[Math] Why do we have circles for ellipses, squares for rectangles but nothing for triangles

educationgeometryquadrilateralrectanglestriangles

migrate to math ed se if need be please. i'm lazy =)

A circle is an ellipse with equal foci. A square is a rectangle with equal sides. Why is there no special name for equilateral triangle?

Context is

  1. kindergartners find confusing that any square is a rectangle (or here)

  2. people develop misconception in kindergarten that squares are not rectangles

But why in the first place do we have special names for certain types of ellipses and rectangles but don't have special names for equilateral, isosceles or right triangles?

CMV: I think everyone's lives would be much easier if the words 'circle' and 'square' did not exist.
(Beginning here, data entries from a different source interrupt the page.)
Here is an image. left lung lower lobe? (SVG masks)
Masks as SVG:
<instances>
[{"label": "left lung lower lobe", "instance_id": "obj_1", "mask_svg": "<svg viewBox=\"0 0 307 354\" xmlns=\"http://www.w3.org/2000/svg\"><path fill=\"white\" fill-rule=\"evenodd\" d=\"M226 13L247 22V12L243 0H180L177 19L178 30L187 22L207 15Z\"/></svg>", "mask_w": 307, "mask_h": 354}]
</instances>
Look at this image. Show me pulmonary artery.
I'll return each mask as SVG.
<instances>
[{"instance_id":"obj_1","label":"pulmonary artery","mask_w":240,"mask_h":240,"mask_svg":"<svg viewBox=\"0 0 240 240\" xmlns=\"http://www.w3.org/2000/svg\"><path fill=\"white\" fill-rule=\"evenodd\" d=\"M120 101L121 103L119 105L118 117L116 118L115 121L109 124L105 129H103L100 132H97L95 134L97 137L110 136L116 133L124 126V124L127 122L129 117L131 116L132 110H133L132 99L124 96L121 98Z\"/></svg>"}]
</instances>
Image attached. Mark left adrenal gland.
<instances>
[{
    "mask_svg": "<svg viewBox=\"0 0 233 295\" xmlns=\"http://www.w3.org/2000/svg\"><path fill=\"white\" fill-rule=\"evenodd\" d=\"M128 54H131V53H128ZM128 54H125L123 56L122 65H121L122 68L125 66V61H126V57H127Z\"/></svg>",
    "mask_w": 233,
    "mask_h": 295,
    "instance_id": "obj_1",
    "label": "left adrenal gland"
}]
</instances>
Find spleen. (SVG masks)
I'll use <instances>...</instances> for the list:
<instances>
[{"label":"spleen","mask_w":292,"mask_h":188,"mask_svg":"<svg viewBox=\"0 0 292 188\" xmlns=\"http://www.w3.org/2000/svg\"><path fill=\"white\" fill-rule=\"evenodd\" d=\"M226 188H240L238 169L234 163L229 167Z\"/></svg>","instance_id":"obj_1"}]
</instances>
To describe a rectangle with equal sides, we follow what we do with a triangle with equal sides:

  1. For kindergartners or anyone who doesn't know the word 'equilateral', call them rectangles just as is done for triangles i.e. no distinction made between an equilateral triangle and a non-equilateral triangle

  2. For people who know the word 'equilateral', replace 'square' with 'equilateral rectangle'

But I'm guessing there may be something to do with quadrilaterals since there are a lot of possible quadrilaterals relative to possible trilaterals

Best Answer

This is a question about linguistics and psychology and teaching, not really about mathematics.
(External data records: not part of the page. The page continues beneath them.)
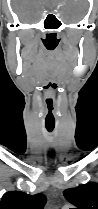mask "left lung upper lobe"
I'll list each match as a JSON object with an SVG mask.
<instances>
[{
	"mask_svg": "<svg viewBox=\"0 0 98 209\" xmlns=\"http://www.w3.org/2000/svg\"><path fill=\"white\" fill-rule=\"evenodd\" d=\"M65 198L76 209H98V184L87 183L76 188L66 189L63 192Z\"/></svg>",
	"mask_w": 98,
	"mask_h": 209,
	"instance_id": "left-lung-upper-lobe-1",
	"label": "left lung upper lobe"
}]
</instances>
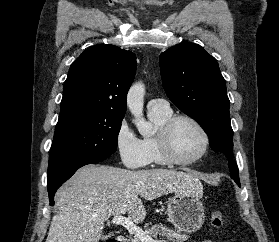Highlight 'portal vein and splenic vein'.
Segmentation results:
<instances>
[{"label":"portal vein and splenic vein","instance_id":"18ae733b","mask_svg":"<svg viewBox=\"0 0 279 242\" xmlns=\"http://www.w3.org/2000/svg\"><path fill=\"white\" fill-rule=\"evenodd\" d=\"M111 223L115 225H122L125 227L131 234H134L135 237L139 238L141 242H162L158 240H154L151 238L146 231H143L140 227H138L130 217H124L122 215H114Z\"/></svg>","mask_w":279,"mask_h":242}]
</instances>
We have special words for things we refer to often. Circles come up way more often than ellipses so it's convenient (and clear historically) that they have their own word. "Square" is much nicer than "equilateral rectangle" and requires a lot less cognitive processing.

I spend a fair amount of time in K-5 classrooms, so I've some experience with the questions you raise.

Yes, kids in elementary school are confused by the fact that a square is a rectangle. So are some elementary school teachers. That's a problem with trying to impose correct formal mathematics on informal everyday speech. It happens a lot - this is an instance (in a way) of whether "or" means "and or" or "or but not and". In mathematics it's always the former. In daily life, sometimes one sometimes the other.

One problem I have with elementary school "geometry" is its focus on categorizing and naming things and its paucity of theorems - or at least observations of properties. I wish kids were taught to notice that the diagonals of a parallelogram bisect each other, or that the medians of a triangle meet at a point, way before they encounter proofs.

And yes, this should be migrated to math education SE.